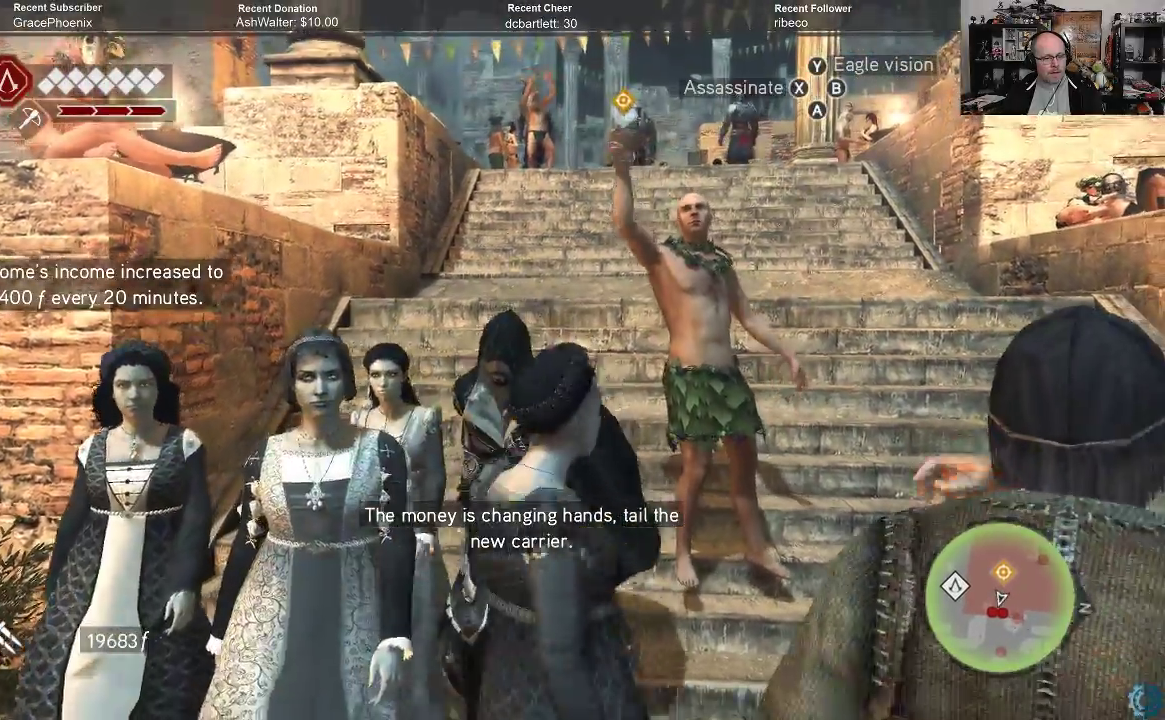
{"buttons": [], "left_stick": "center", "right_stick": "center", "events": []}
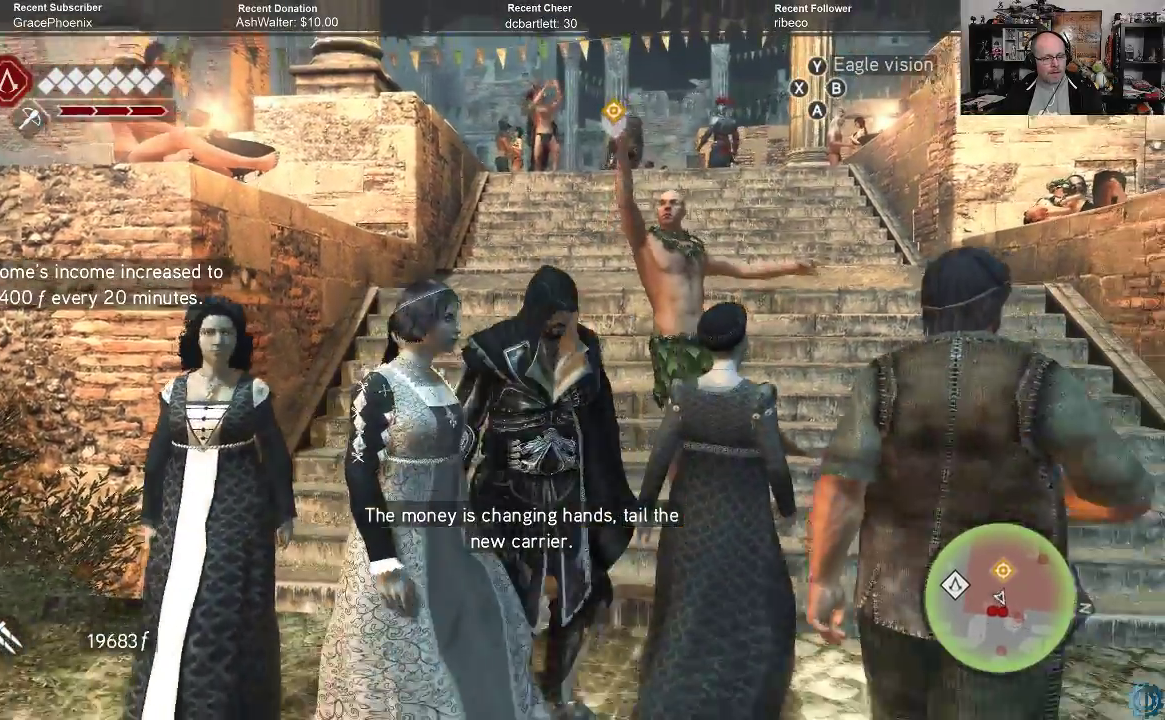
{"buttons": [], "left_stick": "center", "right_stick": "center", "events": []}
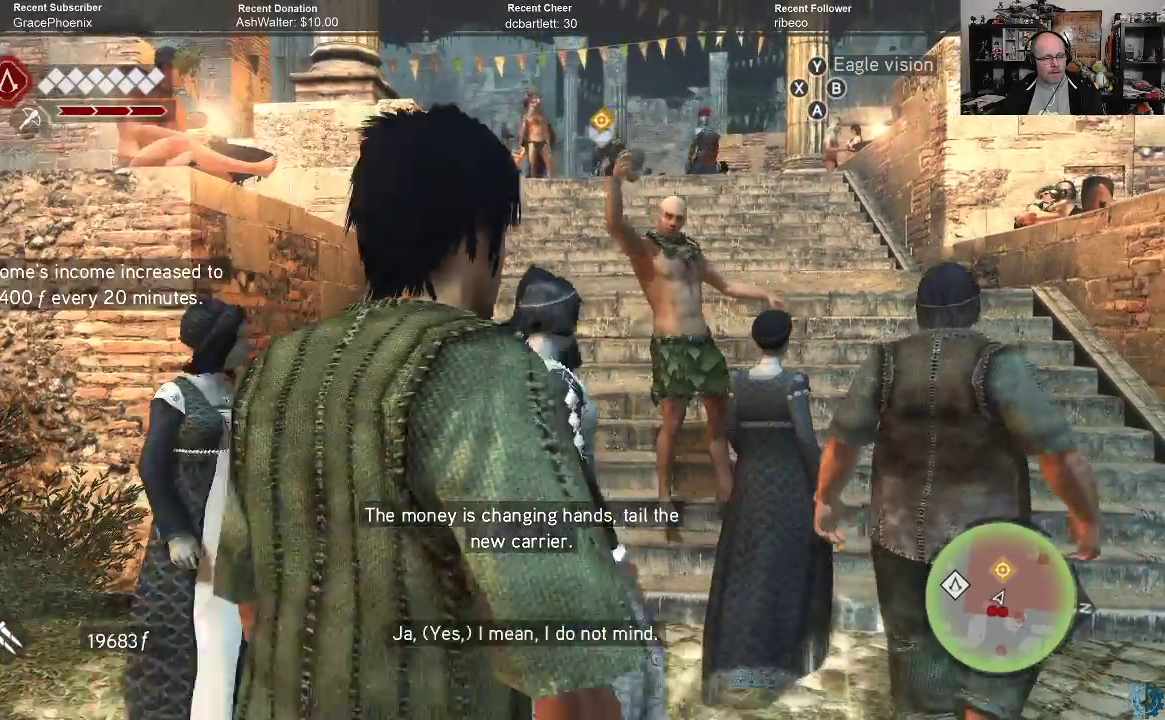
{"buttons": [], "left_stick": "center", "right_stick": "center", "events": []}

══════════════════════════════

**Exercise aim**
Without the pictures, retype the whole of the material above exactly.

**Task solution**
{"buttons": [], "left_stick": "center", "right_stick": "center", "events": []}
{"buttons": [], "left_stick": "center", "right_stick": "center", "events": []}
{"buttons": [], "left_stick": "center", "right_stick": "center", "events": []}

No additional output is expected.